To explain why this happens, we need to understand the concept of crystal lattice. A crystal lattice is the repeating arrangement of particles (atoms, ions, or molecules) in a crystalline solid. The specific arrangement of particles determines the properties of the solid, including its melting point.
When a substance is melted, the crystal lattice breaks down, and the particles move freely as a liquid. As the substance cools, it forms a new crystal lattice when it solidifies again. The formation of this new lattice can vary depending on the cooling rate and conditions.
If we re-melt a substance that has previously been melted, we disrupt the existing crystal lattice and allow the particles to rearrange themselves again. This can result in the formation of a new crystal lattice, which may have a different arrangement than the original one. As a consequence, the melting point of the substance can change.

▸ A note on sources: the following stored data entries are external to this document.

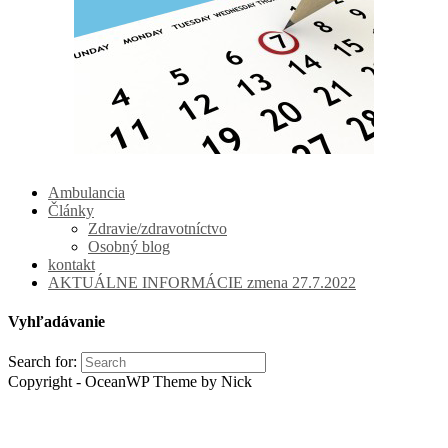
Ambulancia
Články
Zdravie/zdravotníctvo
Osobný blog
kontakt
AKTUÁLNE INFORMÁCIE zmena 27.7.2022
Vyhľadávanie
Search for:
Copyright - OceanWP Theme by Nick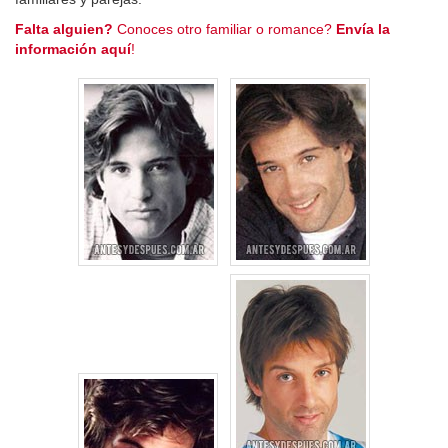
Falta alguien?
Conoces otro familiar o romance?
Envía la
información aquí
!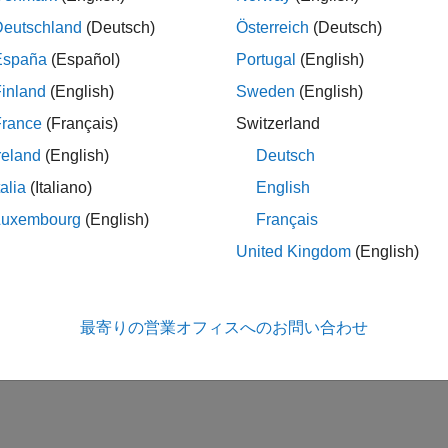
ンバーター
タイム アプリケーション向けのパワー コンバーターの確認
Deutschland
(Deutsch)
Österreich
(Deutsch)
ステム
España
(Español)
Portugal
(English)
タイム アプリケーション向けの電力網、再生可能エネルギー 
inland
(English)
Sweden
(English)
France
(Français)
Switzerland
ー ドライブ
reland
(English)
Deutsch
タイム アプリケーション向けの電気駆動装置のモデルの実装
talia
(Italiano)
English
この情報は役に立ちました
Luxembourg
(English)
Français
United Kingdom
(English)
最寄りの営業オフィスへのお問い合わせ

To accurately determine the melting point of a substance, we want to ensure that we are measuring the temperature at which the original crystal lattice melts. By avoiding re-melting the substance, we can prevent the formation of a new lattice and obtain a more accurate measurement of its melting point.
Therefore, it is crucial to handle the substance carefully during the melting point determination process and not subject it to multiple melting cycles.